__GIVEN DATA__.

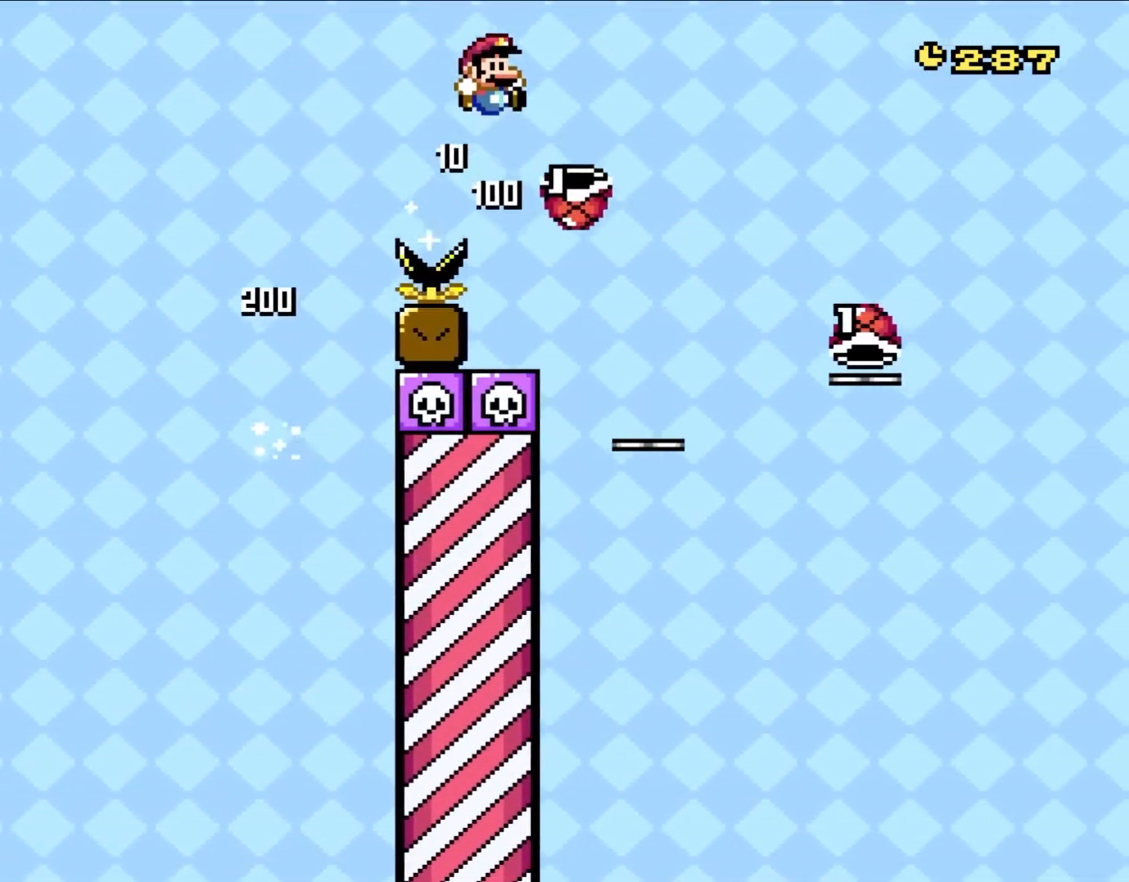
{"buttons": ["B", "DPAD_LEFT"], "events": [[350, "DPAD_RIGHT", "up"], [350, "DPAD_UP", "down"], [383, "DPAD_LEFT", "down"], [383, "DPAD_UP", "up"], [483, "Y", "up"]]}
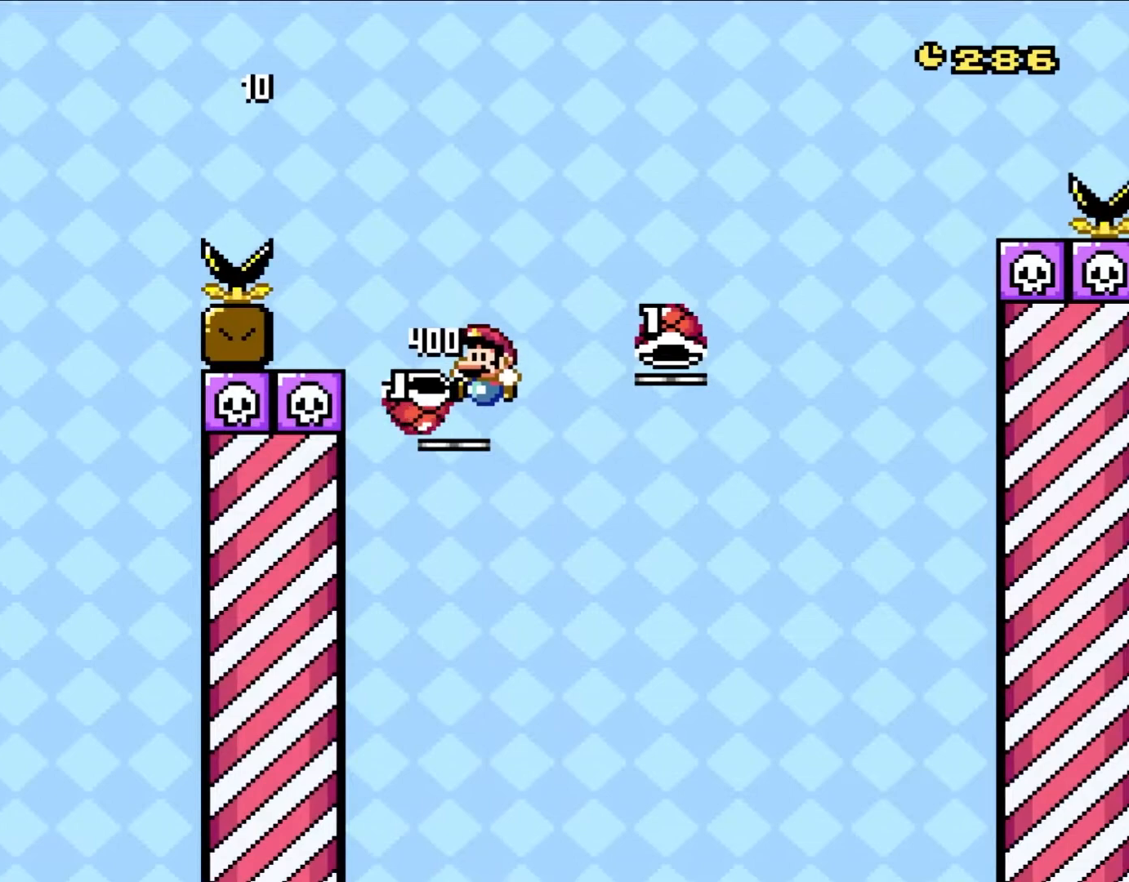
{"buttons": ["B", "Y"], "events": [[50, "DPAD_LEFT", "up"], [150, "DPAD_RIGHT", "down"], [150, "Y", "down"], [200, "DPAD_UP", "down"], [217, "DPAD_UP", "up"], [450, "DPAD_RIGHT", "up"]]}
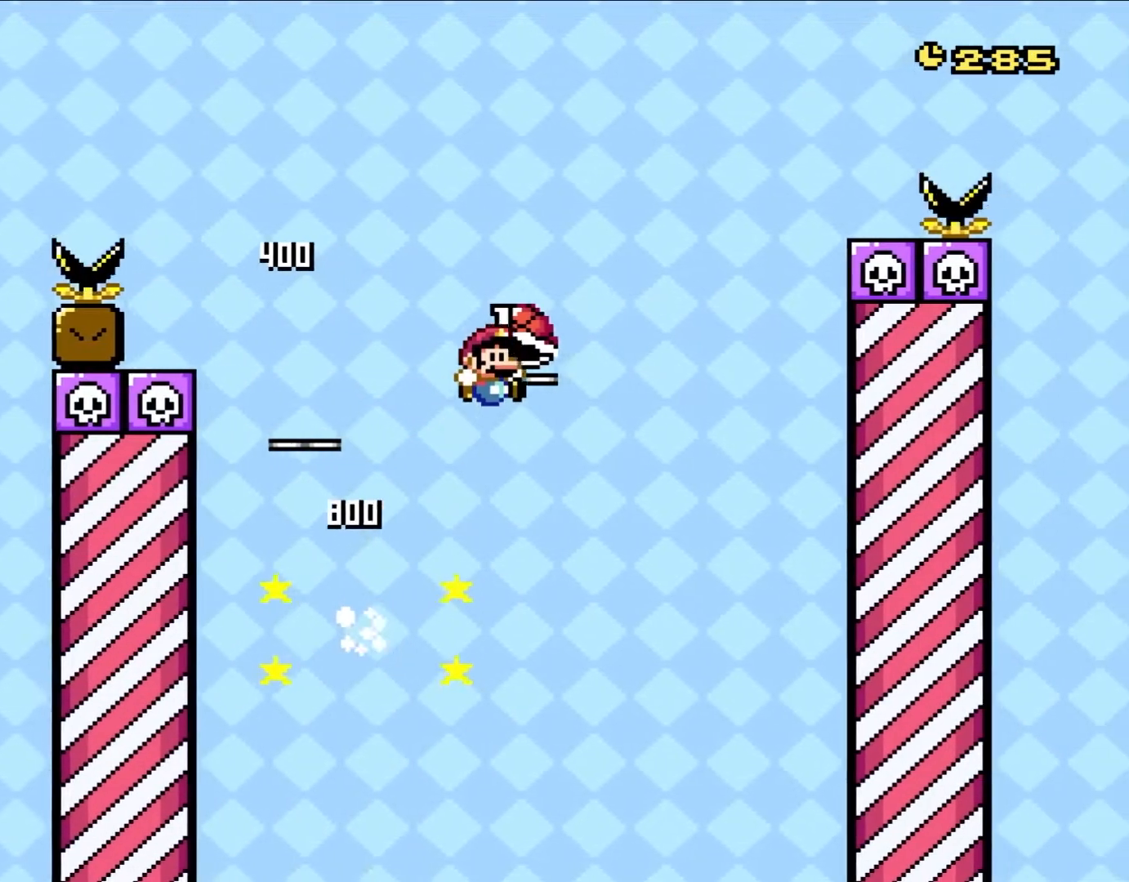
{"buttons": ["B", "Y"], "events": [[317, "Y", "up"], [383, "Y", "down"]]}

__TO DO__.
All of the material must be repeated exactly in the answer, apart from the pictures.

__RESPONSE AREA__.
{"buttons": ["B", "DPAD_LEFT"], "events": [[350, "DPAD_RIGHT", "up"], [350, "DPAD_UP", "down"], [383, "DPAD_LEFT", "down"], [383, "DPAD_UP", "up"], [483, "Y", "up"]]}
{"buttons": ["B", "Y"], "events": [[50, "DPAD_LEFT", "up"], [150, "DPAD_RIGHT", "down"], [150, "Y", "down"], [200, "DPAD_UP", "down"], [217, "DPAD_UP", "up"], [450, "DPAD_RIGHT", "up"]]}
{"buttons": ["B", "Y"], "events": [[317, "Y", "up"], [383, "Y", "down"]]}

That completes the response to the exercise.